**What you need to do:** Scan the records that follow, and whenever a line has the word "major", copy it.

####################

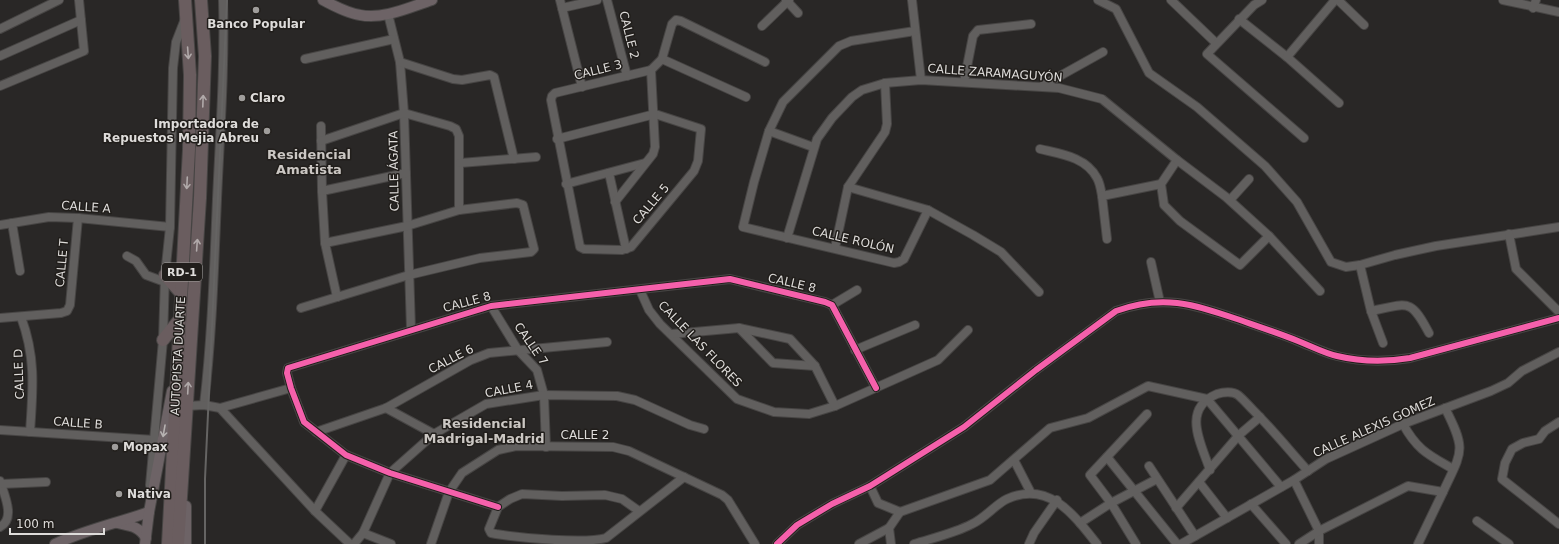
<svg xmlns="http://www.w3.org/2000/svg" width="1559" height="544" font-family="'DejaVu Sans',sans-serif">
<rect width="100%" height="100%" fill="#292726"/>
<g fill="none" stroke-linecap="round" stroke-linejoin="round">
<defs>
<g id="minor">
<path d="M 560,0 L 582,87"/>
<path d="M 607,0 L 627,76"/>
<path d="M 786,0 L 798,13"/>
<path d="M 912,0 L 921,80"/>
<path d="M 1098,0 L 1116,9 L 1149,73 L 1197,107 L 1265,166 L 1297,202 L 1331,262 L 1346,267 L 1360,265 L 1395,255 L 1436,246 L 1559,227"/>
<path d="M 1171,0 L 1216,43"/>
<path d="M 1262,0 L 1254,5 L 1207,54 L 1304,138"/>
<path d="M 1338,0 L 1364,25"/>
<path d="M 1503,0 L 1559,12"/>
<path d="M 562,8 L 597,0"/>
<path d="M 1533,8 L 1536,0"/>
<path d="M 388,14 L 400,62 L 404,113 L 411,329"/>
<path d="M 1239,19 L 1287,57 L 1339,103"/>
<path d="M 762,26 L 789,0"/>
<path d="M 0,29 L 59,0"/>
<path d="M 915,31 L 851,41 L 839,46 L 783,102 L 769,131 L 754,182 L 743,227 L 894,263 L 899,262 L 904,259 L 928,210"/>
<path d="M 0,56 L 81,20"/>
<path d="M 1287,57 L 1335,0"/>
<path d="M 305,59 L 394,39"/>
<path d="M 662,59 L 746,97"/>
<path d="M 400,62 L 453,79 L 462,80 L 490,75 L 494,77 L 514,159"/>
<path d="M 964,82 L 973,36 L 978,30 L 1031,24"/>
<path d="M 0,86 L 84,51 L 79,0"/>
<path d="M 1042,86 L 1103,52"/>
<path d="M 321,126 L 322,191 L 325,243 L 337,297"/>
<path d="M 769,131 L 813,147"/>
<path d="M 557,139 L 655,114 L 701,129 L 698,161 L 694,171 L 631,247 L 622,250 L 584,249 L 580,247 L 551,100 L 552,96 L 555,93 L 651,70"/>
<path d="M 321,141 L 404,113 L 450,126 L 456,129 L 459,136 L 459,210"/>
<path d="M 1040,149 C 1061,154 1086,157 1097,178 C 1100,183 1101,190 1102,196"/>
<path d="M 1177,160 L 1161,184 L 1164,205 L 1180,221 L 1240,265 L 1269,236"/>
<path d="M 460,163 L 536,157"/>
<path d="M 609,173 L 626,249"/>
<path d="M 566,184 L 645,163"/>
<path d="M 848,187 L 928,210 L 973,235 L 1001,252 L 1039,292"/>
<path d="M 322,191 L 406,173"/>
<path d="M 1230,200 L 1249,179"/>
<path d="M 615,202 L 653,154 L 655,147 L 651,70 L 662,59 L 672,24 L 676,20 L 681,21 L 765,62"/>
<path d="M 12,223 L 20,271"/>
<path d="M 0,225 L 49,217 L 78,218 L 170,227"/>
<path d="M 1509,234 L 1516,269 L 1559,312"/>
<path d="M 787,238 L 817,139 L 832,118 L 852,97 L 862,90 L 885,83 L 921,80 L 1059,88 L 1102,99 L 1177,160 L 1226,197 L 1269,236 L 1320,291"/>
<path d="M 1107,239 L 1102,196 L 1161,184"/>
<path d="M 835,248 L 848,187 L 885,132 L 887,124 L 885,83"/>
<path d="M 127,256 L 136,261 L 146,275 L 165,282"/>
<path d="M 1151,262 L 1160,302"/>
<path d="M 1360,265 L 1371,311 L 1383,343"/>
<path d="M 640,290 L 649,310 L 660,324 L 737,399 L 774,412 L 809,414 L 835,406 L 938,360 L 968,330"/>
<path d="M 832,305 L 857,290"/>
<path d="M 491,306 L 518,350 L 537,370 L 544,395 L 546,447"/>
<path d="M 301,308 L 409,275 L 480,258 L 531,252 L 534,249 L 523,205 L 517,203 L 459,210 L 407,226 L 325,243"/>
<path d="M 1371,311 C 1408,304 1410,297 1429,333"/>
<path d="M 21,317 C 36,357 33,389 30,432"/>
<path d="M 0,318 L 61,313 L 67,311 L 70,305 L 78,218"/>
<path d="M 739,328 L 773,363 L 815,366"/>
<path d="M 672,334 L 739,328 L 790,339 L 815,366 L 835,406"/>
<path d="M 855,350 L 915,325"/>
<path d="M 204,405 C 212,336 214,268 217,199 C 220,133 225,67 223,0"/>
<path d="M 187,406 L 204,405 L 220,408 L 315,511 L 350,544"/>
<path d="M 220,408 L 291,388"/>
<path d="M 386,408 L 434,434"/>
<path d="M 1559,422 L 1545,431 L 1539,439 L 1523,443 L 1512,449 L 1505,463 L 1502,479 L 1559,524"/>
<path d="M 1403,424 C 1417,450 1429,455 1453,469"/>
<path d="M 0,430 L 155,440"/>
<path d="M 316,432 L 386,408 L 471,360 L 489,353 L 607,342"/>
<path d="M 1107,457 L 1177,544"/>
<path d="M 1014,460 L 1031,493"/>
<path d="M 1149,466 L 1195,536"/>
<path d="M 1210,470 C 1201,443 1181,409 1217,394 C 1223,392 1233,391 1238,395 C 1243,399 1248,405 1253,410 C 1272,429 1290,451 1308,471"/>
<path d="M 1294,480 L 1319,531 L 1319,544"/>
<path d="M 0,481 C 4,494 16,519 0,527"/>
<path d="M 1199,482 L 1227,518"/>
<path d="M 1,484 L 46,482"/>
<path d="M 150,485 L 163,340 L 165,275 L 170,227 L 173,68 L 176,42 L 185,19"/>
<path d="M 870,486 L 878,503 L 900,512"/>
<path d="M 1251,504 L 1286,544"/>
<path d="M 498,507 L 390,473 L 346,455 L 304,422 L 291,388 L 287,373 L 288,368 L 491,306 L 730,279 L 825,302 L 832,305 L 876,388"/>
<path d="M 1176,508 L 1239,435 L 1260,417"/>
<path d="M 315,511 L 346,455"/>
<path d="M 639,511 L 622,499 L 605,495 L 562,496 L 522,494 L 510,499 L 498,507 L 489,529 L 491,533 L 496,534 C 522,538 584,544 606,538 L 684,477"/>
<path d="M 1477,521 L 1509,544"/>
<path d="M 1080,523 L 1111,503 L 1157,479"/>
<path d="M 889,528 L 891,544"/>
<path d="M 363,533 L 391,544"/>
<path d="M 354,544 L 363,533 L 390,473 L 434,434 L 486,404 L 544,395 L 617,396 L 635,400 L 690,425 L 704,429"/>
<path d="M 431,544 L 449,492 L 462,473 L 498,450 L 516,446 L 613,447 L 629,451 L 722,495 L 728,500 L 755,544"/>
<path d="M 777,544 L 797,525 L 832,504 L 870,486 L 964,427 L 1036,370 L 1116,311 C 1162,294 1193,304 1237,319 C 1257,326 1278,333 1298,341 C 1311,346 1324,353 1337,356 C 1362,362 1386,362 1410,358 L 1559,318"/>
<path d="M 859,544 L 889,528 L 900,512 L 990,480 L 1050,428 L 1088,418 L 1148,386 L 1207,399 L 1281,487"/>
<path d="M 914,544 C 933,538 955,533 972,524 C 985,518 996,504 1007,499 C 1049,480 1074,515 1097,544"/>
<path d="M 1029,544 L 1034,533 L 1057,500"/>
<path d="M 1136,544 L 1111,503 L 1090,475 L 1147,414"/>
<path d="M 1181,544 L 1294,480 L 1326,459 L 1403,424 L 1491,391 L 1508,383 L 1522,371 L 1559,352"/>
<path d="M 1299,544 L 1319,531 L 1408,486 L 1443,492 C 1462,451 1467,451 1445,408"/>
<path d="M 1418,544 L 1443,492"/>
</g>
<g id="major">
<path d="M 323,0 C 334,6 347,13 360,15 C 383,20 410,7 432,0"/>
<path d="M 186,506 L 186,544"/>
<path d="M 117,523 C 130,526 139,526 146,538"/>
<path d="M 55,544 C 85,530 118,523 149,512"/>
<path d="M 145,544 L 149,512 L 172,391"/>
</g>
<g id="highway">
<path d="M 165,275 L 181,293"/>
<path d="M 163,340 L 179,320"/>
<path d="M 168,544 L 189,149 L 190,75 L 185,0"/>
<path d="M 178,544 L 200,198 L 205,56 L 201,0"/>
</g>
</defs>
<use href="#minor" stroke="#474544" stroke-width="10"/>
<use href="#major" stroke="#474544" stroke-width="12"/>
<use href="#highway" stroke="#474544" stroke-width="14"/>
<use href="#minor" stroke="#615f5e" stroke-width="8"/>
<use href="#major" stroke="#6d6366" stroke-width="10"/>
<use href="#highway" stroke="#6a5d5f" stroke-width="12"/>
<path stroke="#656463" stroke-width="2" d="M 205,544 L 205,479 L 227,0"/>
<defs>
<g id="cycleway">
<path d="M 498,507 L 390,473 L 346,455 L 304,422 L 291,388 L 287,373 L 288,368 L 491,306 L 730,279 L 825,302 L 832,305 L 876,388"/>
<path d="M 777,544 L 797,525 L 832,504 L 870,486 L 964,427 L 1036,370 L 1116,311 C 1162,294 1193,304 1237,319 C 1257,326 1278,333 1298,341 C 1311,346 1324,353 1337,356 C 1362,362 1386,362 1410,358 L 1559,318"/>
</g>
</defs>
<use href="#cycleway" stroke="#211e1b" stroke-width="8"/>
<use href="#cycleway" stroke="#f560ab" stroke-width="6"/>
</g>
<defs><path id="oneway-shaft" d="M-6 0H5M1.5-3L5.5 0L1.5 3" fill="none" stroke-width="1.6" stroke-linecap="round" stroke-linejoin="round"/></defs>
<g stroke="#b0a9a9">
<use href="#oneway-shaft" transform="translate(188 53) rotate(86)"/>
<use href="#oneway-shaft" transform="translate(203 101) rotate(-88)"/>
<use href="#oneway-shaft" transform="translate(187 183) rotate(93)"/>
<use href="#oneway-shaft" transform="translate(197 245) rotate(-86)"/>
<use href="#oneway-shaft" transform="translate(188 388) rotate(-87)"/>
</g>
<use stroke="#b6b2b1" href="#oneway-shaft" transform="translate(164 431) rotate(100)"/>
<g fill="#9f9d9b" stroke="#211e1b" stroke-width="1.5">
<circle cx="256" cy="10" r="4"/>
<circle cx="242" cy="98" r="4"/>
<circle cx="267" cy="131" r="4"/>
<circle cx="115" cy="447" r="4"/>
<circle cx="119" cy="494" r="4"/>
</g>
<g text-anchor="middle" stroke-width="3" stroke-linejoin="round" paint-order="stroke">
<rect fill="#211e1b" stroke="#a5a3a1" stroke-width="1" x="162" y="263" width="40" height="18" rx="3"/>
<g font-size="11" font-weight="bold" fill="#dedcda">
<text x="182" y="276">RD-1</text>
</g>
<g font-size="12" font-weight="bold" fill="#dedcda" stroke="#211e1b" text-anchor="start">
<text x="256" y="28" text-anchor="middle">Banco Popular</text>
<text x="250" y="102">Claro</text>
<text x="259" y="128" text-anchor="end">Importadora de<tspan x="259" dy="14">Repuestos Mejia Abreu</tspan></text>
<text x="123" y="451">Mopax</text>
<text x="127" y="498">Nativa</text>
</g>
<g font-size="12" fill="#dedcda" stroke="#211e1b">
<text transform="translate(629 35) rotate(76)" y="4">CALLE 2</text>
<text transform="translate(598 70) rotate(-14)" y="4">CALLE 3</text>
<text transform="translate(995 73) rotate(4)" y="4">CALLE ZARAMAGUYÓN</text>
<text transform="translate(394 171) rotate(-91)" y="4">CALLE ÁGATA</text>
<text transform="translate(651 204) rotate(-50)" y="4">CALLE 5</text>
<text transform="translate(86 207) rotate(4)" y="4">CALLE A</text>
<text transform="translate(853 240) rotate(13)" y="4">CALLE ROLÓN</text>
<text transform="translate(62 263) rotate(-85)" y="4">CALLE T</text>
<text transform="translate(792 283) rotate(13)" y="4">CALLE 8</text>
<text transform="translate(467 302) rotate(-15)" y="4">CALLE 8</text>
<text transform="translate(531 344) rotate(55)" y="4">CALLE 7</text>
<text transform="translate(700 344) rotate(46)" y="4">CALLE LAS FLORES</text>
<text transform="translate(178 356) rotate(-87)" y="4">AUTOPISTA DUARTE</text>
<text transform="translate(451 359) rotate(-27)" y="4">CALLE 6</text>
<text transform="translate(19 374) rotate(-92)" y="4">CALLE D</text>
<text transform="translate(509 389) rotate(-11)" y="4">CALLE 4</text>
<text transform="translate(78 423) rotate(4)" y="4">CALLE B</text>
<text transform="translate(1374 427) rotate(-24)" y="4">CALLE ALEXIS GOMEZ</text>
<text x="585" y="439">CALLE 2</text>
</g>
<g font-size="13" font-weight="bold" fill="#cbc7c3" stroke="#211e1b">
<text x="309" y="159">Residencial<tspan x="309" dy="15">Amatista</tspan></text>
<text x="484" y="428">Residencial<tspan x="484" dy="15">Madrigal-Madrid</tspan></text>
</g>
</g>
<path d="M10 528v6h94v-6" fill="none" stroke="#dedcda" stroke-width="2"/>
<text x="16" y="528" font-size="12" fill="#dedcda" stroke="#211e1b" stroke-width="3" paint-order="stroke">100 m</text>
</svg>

####################

**Answer for this exercise:**
<g id="major">
<use href="#major" stroke="#474544" stroke-width="12"/>
<use href="#major" stroke="#6d6366" stroke-width="10"/>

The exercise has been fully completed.